Securing your presence in the UK
Lastly as regards the areas one should focus on, it is important to remember that many Irish business have operations in the UK. While much of the press-coverage is on the UK-based business that may need to re-locate to the EU, it will be equally important for EU businesses to consider what they may need to do to secure and maintain their existing operations in the UK. The UK will continue to remain an important trading partner for Ireland.
One issue to consider includes the need to set up a UK subsidiary – this will very much depend on the UK’s post-Brexit regulatory regime and is one to watch.
For Irish businesses with a European-wide brand, it may be necessary to review your trademark portfolio and consider a UK national trademark application or other UK specific IP registrations because the European Trademark will not grant protection in the UK post Brexit.

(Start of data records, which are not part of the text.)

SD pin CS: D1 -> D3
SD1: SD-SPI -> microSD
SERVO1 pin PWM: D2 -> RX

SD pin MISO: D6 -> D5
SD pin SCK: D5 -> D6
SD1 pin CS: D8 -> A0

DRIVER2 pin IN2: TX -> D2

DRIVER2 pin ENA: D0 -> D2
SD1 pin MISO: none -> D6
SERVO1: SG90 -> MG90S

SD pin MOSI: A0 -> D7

4. WATCH FOR THE RIPPLE EFFECT
The final message is that perhaps the potentially biggest impact of Brexit will be its collateral/consequential impact – the so-called ripple effect as opposed to the direct impact it will have on the free movement of goods, persons, services and capital. As mentioned above, contracts that become more costly or difficult to perform will invariably lead to a rise in disputes and, ultimately, litigation. We have already seen the impact of Brexit on mushroom production and the resulting consolidation in that sector. This is likely to follow in other sectors. Without a doubt access to the UK market is a big concern for Irish exporters but equally as EU markets are closed off to UK producers and the cost of purchasing from UK suppliers increases, there will be opportunities for Irish companies to replace UK producers or enter into new supply arrangements with other EU suppliers.